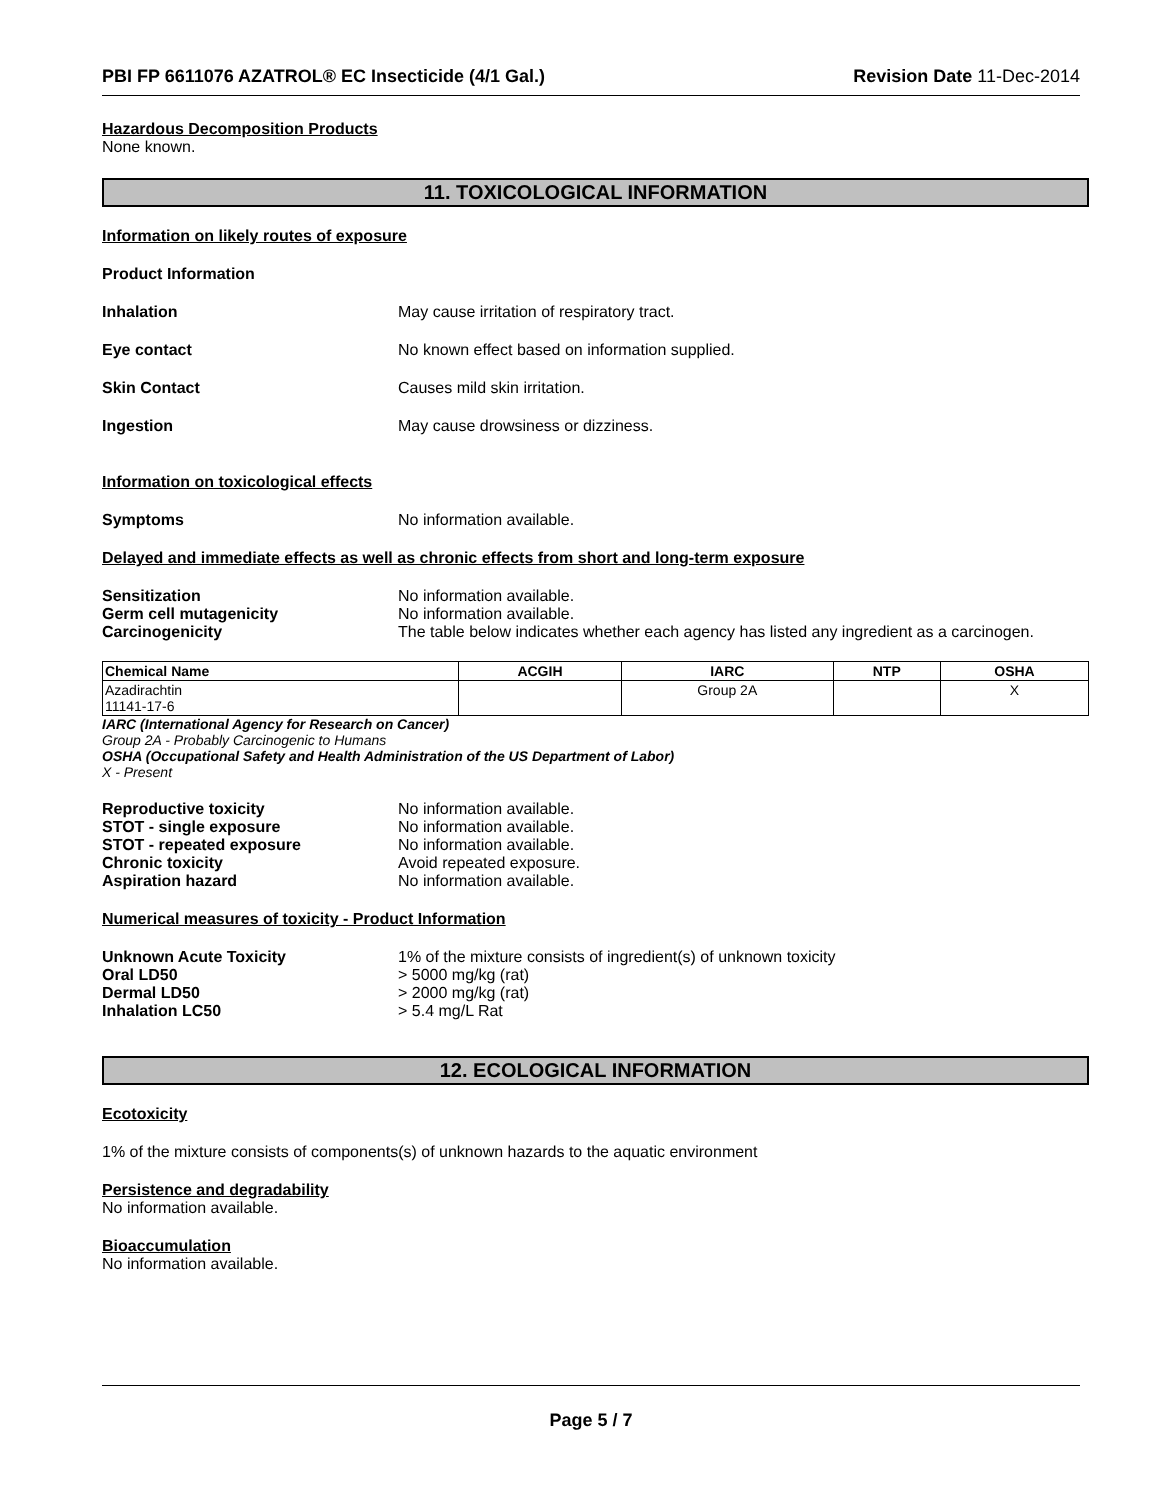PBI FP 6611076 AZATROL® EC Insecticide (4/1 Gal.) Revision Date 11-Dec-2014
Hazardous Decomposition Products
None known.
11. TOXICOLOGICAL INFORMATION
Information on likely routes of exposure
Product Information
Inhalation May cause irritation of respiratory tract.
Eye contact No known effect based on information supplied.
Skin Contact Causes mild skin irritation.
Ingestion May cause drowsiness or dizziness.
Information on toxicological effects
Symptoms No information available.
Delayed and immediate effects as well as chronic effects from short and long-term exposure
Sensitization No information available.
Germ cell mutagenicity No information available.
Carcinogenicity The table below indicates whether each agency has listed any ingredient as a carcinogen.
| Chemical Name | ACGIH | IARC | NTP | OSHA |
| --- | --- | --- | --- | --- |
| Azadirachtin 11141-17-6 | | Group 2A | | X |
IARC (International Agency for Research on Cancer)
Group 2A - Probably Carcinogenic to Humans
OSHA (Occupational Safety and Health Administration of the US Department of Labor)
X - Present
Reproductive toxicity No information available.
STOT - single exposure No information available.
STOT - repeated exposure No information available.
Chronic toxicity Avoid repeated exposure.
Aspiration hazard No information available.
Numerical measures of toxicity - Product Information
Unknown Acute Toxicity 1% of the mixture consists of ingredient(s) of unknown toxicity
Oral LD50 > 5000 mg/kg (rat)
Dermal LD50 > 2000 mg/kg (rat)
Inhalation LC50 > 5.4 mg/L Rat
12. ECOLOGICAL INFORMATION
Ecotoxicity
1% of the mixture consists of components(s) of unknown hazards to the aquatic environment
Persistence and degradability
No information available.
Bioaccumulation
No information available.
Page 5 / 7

*Problem:* Reply with exactly the lines above from the one that contains "Sensitization No information available." through the final line of the material, and with nothing else.

*The completed task:*
Sensitization No information available.
Germ cell mutagenicity No information available.
Carcinogenicity The table below indicates whether each agency has listed any ingredient as a carcinogen.
| Chemical Name | ACGIH | IARC | NTP | OSHA |
| --- | --- | --- | --- | --- |
| Azadirachtin 11141-17-6 | | Group 2A | | X |
IARC (International Agency for Research on Cancer)
Group 2A - Probably Carcinogenic to Humans
OSHA (Occupational Safety and Health Administration of the US Department of Labor)
X - Present
Reproductive toxicity No information available.
STOT - single exposure No information available.
STOT - repeated exposure No information available.
Chronic toxicity Avoid repeated exposure.
Aspiration hazard No information available.
Numerical measures of toxicity - Product Information
Unknown Acute Toxicity 1% of the mixture consists of ingredient(s) of unknown toxicity
Oral LD50 > 5000 mg/kg (rat)
Dermal LD50 > 2000 mg/kg (rat)
Inhalation LC50 > 5.4 mg/L Rat
12. ECOLOGICAL INFORMATION
Ecotoxicity
1% of the mixture consists of components(s) of unknown hazards to the aquatic environment
Persistence and degradability
No information available.
Bioaccumulation
No information available.
Page 5 / 7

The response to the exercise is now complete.